All the files in basic_abc/:

git status --porcelain |
   grep " D src/main/resources/basic_abc" |
   sed "s/^ D //" |
   xargs git update-index --skip-worktree

Explanations:

  • git status is run with --porcelain so that you have stable machine-readable output.
  • If needed, fix the grep expression so it finds exactly the files you want Git to pretend were not deleted/moved.
  • The sed command keeps just the filename.
  • And xargs calls git update-index --skip-worktree on the results of that pipeline.

Telling Git to ignore that basic/ has appeared

As @EddieDeng said, you can use .git/info/exclude or .gitignore to accomplish this, see his answer.

Reverting the --skip-worktree operation

You didn't ask, but the next logical question, when you've made changes to files in basic_abc/ basic, will be how to commit them.
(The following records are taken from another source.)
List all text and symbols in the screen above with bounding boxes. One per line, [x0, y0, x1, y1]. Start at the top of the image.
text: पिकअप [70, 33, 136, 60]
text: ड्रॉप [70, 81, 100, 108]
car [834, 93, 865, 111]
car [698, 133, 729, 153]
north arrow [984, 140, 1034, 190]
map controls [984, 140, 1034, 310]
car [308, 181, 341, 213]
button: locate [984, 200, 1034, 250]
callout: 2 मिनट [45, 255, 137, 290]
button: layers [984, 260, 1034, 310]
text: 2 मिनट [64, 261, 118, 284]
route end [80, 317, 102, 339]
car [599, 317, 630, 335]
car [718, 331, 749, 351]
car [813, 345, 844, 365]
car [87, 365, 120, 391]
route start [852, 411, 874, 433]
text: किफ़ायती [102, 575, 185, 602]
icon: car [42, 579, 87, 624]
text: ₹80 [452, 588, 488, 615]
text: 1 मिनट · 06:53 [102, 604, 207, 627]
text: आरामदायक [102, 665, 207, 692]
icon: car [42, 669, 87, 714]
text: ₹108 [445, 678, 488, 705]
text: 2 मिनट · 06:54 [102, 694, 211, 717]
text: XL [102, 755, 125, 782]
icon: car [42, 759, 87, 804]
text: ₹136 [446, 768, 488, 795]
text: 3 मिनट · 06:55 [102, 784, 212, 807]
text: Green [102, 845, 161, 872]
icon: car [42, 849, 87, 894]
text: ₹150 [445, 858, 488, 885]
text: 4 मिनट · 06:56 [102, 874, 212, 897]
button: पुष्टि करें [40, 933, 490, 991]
I'm mentioning it here because once you've run that --skip-worktree loop, renaming basic back to basic_abc and running git status or git add won't work!

Fortunately, that question is already half answered here on SO: How to list files ignored with 'skip-worktree' shows how to list the skipped files, and this command can revert them to not being skipped:

git ls-files -v . |
   grep "S src/main/resources/basic_abc" |
   sed "s/^S //" |
   xargs git update-index --no-skip-worktree

I'm not sure whether the git ls-files -v . output is as stable as the git status --porcelain output is, especially since the -t/-v/-f options are marked semi-deprecated in the manual, but this works at the moment, and I don't know how else to extract that list from Git.

CodePudding user response:

You could use git rm <folder> --cached - when needed you can simply add the folder again with git add <folder>. Note though that if you do a git commit -a before re-adding the folder, the removal will appear in that commit.

Important notice:

THE --cached argument IS IMPORTANT - WITHOUT THAT, git will DELETE the folder FROM YOUR HARD DISK.